Consider allowing cookie creation to be configured, and to be deferred until user accepts

[apps4uco]

Session cookies are complicated that's why I wanted to use this crate :)

Some best practices:

• https://cheatsheetseries.owasp.org/cheatsheets/Session_Management_Cheat_Sheet.html
• https://techcommunity.microsoft.com/t5/iis-support-blog/session-state-and-session-cookies-best-practices/ba-p/714333

Taken from the Microsoft page (Fair Use .. hope MS agrees)

• Change the default session ID name. In ASP.NET, the default name is ASP.NET_SessionId. This immediately gives away that the application is ASP.NET and that that cookie contains the session ID value Make the cookie name configurable

  • Make sure the length of the session ID is long enough to prevent brute force attacks. Recommended length is 128 bits checked
  • Make sure to create the session ID in a completely random way. This ensures that attackers can’t guess the session ID by using predictability analysis checked
  • Ensure that the session ID does not contain any additional sensitive data. The data should be a random string of characters with no meaning checked
  • HTTPS should be used for all session based applications handling sensitive data that depends on the user - but it could be logged server side
  • Session cookies should be created with the Secure and HttpOnly attributes note secure wont work if not using https
  • Prevent concurrent sessions where possible optional and may be complex to implement use ip address / UserAgent?
  • Destroy sessions upon timeout, logoff, browser close or log-in from a separate location optionally store ip address and destroy session if it changes

• Do not store any critical information in cookies. For example, do not store a user’s password in a cookie. As a rule, do not keep anything in a cookie that can compromise your application. Instead, keep a reference in the cookie to a location on the server where the data is checked

  • Set expiration dates on cookies to the shortest practical time. Avoid using permanent cookies allow to be configured / or left as a session cookie (by not setting expiration)
  • Consider encrypting information in cookies not useful in this case

Current code in src/manager.rs

hardcodes the session expiry duration:

sess.expires = Utc::now() + Duration::hours(6);

sets the cookie to expire in 20 years:

cookie.make_permanent();

Also in Europe legally you should not set a cookie until the user agrees.

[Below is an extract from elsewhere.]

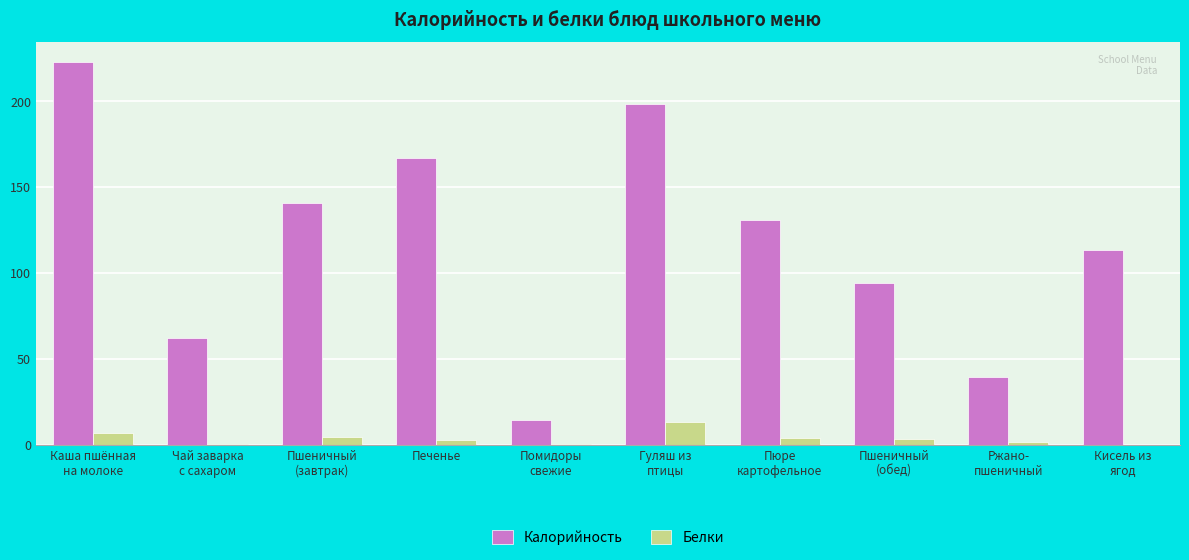

Which series has the largest total across all categories?

Калорийность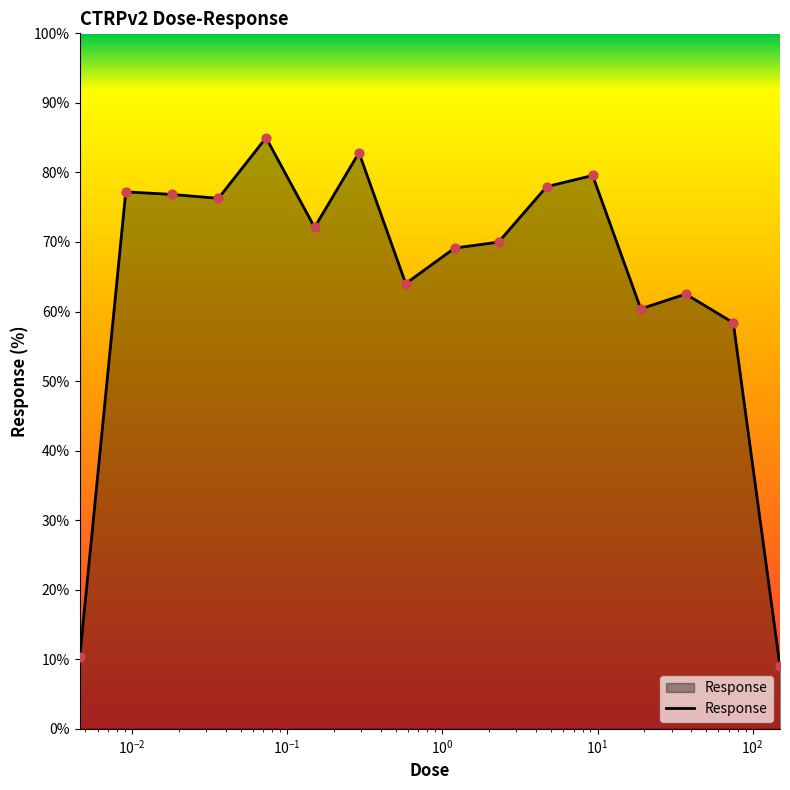

What is the difference between the maximum and minimum values?

76.0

https://www.cookielaw.org/your-cookie-law-rights/

So the cookie should only be created when the session is written to for the first time. Granted this could be handled by configuring layers and routers but at least an example would be good. However, seeing as most websites will get used in Europe as well it would be good to have this as default policy, i.e. when the user agrees to cookies then the session and cookie are created,.

Maybe it would be a good idea to allow all of the following to be configured by a configuration struct:

let cookie = Cookie::build("configuredname", "value")
    .domain("configured domain")
    .same_site(SameSite::Strict)
    .max_age(Duration::minutes(30)) //optional if not set expire on browser close
    .path("/")
    .secure(true)
    .http_only(true)
    .finish();

I could work on a PR if you are interested.

[apps4uco]

I just saw you were already planning some of the proposed enhancements

 //TODO: Make lifespan Adjustable to be Permenant, Per Session OR Based on a Set Duration from Config.

[genusistimelord]

yes if you would like to help out feel free to. But also know this library should not do everything that the end user should be handling in Axum. Though the Cookie stuff was a thing i wanted to add in later to help the end user set it up for HTTPS since currently it is not. Also creating a cookie for a Session is a must so we could check if one exists or not and make it so the end user cant get a session until the web back-end developer calls a function allowing it.

Also the Cookie only has a UUID so there is no actual data other than this that I am adding in this library to the cookie.

The Cookie name is configurable via https://github.com/AscendingCreations/AxumSessions/blob/main/src/config.rs#L57 I agree HTTPS is needed for sensitive data. I leave this choice up to the end user though so Adding in more configurations for the cookie can help with making their choice.

Anyways Feel free to help out.

[genusistimelord]

The

Prevent concurrent sessions where possible optional and may be complex to implement use ip address / UserAgent? This is not really much of a issue unless 2 people are using it at the same time which only way to prevent would be Secure Cookies. Which can be implemented pretty easily. Other than that as long as the Cookie itself is Secure and cant be copied between Sessions we can prevent a decent majority of Session stealing.

Storing a IP address to later destroy if it is different can make it more Secure but can also make it more aggravating to a end user. Especially if they where using a session to store Specific data and just went from a Coffee shop to there home for example. This could cause their site form or other information to be redone from scratch due to a login. So if this is Added it needs to be a Optional feature to the end user with a note saying that Data loss on IP switch can occur. Id prefer implementing Secure Cookies first here.

[genusistimelord]

@apps4uco hey Andy got any ideas how I should implement what is needed for the European Union laws? I have everything else in now other than that.